Items from a dataset:
-=-=-

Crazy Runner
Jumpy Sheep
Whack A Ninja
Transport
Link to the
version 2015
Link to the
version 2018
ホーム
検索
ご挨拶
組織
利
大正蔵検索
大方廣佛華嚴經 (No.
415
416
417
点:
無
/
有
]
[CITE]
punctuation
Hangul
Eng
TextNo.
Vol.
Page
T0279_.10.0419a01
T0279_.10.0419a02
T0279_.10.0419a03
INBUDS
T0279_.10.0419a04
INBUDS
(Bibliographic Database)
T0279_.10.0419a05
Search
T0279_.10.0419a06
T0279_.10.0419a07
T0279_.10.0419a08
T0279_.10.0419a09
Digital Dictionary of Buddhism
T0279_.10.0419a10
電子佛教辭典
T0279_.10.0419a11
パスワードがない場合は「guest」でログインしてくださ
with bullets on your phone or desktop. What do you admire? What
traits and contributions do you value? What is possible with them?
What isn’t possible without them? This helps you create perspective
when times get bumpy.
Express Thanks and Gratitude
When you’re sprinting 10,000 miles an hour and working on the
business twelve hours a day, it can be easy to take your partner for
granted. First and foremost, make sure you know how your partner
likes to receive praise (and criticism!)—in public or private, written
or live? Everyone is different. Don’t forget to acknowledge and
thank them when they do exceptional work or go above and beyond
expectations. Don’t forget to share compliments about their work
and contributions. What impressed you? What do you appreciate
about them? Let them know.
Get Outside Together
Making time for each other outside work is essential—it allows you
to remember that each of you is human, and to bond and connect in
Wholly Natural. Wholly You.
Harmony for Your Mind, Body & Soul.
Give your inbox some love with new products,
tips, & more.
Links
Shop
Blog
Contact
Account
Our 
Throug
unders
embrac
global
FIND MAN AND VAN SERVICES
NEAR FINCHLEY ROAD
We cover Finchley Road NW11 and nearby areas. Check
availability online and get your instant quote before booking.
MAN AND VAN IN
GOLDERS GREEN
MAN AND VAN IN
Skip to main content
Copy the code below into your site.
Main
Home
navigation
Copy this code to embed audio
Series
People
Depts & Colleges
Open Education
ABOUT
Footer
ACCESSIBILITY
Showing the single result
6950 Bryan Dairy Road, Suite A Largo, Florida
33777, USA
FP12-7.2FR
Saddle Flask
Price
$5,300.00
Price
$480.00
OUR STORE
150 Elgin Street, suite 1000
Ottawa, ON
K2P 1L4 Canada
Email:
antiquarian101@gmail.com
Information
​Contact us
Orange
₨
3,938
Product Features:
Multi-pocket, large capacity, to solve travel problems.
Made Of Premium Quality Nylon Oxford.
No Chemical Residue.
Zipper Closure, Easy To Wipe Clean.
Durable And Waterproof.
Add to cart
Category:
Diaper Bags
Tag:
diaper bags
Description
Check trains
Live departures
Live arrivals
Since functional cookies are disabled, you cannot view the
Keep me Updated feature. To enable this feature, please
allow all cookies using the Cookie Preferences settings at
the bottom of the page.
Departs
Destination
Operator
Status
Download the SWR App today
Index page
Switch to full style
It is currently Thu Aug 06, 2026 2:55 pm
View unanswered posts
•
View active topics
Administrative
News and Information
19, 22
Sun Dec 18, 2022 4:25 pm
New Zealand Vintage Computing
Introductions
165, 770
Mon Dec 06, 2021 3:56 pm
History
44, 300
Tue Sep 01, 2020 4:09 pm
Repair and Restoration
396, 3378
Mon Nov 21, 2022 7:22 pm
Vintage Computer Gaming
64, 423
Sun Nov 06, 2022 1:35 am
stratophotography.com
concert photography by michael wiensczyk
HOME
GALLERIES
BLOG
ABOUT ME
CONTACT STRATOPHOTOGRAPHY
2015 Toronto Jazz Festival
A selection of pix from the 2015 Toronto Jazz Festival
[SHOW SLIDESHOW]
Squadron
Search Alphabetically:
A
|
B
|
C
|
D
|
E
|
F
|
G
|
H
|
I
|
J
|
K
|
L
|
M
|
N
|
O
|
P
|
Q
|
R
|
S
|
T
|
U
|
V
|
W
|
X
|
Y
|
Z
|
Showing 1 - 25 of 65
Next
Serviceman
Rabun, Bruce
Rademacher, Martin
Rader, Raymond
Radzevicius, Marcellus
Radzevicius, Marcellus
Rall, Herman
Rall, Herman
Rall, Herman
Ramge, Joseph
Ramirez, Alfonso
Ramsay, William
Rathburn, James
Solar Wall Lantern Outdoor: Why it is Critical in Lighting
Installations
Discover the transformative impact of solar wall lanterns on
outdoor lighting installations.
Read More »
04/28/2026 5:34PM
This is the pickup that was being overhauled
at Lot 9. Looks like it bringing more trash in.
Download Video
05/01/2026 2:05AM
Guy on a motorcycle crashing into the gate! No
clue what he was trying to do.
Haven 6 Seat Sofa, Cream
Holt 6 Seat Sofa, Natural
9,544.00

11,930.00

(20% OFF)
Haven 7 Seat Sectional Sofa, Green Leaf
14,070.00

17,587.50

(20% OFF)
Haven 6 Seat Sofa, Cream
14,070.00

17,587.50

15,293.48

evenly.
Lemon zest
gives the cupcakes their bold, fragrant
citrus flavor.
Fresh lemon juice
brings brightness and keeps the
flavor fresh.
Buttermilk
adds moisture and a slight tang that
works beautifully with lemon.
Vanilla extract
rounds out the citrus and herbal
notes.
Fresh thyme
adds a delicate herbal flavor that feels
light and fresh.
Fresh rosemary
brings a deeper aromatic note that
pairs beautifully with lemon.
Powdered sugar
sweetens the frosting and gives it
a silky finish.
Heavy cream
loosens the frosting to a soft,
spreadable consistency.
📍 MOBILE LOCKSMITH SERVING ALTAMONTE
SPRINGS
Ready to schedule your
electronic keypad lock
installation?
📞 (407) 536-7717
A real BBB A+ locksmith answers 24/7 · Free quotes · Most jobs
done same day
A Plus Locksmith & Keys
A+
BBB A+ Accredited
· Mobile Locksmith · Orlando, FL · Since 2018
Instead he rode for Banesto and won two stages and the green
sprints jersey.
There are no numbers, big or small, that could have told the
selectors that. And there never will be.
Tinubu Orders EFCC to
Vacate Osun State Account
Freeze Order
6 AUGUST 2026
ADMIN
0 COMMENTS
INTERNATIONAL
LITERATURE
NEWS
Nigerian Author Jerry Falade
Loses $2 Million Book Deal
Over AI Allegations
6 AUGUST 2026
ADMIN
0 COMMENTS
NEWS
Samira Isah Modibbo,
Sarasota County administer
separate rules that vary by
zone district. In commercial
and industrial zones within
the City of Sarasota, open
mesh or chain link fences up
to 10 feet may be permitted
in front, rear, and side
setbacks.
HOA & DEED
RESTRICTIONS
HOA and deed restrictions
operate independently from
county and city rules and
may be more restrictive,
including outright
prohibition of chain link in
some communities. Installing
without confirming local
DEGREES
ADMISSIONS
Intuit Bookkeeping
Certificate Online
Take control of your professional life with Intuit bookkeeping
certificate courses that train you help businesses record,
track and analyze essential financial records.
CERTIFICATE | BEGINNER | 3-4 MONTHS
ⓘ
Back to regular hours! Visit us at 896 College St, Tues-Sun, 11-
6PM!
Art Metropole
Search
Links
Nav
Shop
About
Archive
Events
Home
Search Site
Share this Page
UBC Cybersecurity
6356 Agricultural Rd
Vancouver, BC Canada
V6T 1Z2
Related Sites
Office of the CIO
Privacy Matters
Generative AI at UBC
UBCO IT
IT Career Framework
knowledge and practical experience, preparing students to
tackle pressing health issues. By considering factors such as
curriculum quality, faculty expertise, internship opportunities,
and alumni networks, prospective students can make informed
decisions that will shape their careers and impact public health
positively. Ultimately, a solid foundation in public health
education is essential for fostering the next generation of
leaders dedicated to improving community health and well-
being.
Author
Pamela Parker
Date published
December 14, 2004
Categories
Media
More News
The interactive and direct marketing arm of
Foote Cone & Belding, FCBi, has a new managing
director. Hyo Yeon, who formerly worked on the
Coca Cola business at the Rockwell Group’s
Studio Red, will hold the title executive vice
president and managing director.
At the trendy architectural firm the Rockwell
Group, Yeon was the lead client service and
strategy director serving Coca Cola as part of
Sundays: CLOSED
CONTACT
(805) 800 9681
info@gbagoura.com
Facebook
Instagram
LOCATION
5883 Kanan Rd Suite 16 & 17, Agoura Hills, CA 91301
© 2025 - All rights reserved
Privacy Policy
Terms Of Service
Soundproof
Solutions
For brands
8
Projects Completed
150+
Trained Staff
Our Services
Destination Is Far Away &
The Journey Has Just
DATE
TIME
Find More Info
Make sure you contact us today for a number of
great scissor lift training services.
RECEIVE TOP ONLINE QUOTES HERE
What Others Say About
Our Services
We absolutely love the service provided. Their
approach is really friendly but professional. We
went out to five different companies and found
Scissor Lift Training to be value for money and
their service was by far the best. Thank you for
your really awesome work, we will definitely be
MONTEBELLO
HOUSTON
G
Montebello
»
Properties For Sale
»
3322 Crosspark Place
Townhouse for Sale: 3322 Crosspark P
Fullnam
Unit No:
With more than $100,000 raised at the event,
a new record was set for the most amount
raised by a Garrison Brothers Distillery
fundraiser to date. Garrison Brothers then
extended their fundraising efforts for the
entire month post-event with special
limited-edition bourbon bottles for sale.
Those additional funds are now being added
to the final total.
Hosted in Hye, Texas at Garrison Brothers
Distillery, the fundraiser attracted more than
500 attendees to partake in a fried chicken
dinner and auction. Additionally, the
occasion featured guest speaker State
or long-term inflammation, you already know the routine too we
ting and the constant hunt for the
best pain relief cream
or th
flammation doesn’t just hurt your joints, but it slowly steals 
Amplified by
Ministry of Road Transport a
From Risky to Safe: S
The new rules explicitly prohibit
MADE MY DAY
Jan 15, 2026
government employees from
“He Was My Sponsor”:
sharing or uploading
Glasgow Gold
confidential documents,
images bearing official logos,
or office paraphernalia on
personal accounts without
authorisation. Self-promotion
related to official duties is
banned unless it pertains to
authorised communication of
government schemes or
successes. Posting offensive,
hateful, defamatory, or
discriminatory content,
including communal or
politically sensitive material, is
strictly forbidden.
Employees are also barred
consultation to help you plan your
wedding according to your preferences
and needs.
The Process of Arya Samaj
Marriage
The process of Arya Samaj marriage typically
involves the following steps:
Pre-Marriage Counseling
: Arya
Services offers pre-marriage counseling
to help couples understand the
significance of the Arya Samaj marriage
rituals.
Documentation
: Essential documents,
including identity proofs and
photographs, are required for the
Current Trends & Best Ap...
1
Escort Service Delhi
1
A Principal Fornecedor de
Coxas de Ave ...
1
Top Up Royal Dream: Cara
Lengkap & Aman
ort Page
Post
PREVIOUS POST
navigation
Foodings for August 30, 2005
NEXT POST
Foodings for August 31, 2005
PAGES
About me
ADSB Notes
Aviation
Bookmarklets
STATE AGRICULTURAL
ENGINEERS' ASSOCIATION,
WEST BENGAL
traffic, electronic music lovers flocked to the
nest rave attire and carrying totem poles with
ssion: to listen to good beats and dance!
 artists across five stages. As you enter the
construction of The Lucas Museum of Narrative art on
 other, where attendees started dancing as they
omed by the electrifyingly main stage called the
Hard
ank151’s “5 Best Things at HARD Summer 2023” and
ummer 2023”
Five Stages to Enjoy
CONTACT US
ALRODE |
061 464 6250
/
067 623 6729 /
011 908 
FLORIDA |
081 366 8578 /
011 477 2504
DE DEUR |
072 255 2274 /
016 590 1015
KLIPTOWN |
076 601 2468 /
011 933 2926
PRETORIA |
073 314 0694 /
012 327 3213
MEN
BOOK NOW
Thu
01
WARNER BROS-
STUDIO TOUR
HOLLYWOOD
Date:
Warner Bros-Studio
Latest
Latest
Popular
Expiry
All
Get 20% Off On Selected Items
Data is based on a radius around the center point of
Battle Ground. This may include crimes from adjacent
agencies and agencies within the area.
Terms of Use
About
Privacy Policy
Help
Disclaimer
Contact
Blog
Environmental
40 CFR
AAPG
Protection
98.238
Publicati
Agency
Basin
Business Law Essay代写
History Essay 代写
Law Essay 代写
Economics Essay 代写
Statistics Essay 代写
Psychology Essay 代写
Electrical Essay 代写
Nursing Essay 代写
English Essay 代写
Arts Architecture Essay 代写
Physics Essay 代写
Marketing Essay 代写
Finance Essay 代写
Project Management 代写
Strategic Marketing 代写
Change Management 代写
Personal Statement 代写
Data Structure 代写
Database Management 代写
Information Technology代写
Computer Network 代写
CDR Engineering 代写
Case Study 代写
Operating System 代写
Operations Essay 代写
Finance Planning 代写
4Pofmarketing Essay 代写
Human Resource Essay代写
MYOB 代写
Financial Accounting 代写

-=-=-

Render the stretch of the records from the start through the line containing "Express Thanks and Gratitude" as a Markdown table, leaving out blank lines. Use two columns, Number for the row number and Line for the line itself.

Problem solution:
| Number | Line |
|---|---|
| 1 | Crazy Runner |
| 2 | Jumpy Sheep |
| 3 | Whack A Ninja |
| 4 | Transport |
| 5 | Link to the |
| 6 | version 2015 |
| 7 | Link to the |
| 8 | version 2018 |
| 9 | ホーム |
| 10 | 検索 |
| 11 | ご挨拶 |
| 12 | 組織 |
| 13 | 利 |
| 14 | 大正蔵検索 |
| 15 | 大方廣佛華嚴經 (No. |
| 16 | 415 |
| 17 | 416 |
| 18 | 417 |
| 19 | 点: |
| 20 | 無 |
| 21 | / |
| 22 | 有 |
| 23 | ] |
| 24 | [CITE] |
| 25 | punctuation |
| 26 | Hangul |
| 27 | Eng |
| 28 | TextNo. |
| 29 | Vol. |
| 30 | Page |
| 31 | T0279_.10.0419a01 |
| 32 | T0279_.10.0419a02 |
| 33 | T0279_.10.0419a03 |
| 34 | INBUDS |
| 35 | T0279_.10.0419a04 |
| 36 | INBUDS |
| 37 | (Bibliographic Database) |
| 38 | T0279_.10.0419a05 |
| 39 | Search |
| 40 | T0279_.10.0419a06 |
| 41 | T0279_.10.0419a07 |
| 42 | T0279_.10.0419a08 |
| 43 | T0279_.10.0419a09 |
| 44 | Digital Dictionary of Buddhism |
| 45 | T0279_.10.0419a10 |
| 46 | 電子佛教辭典 |
| 47 | T0279_.10.0419a11 |
| 48 | パスワードがない場合は「guest」でログインしてくださ |
| 49 | with bullets on your phone or desktop. What do you admire? What |
| 50 | traits and contributions do you value? What is possible with them? |
| 51 | What isn’t possible without them? This helps you create perspective |
| 52 | when times get bumpy. |
| 53 | Express Thanks and Gratitude |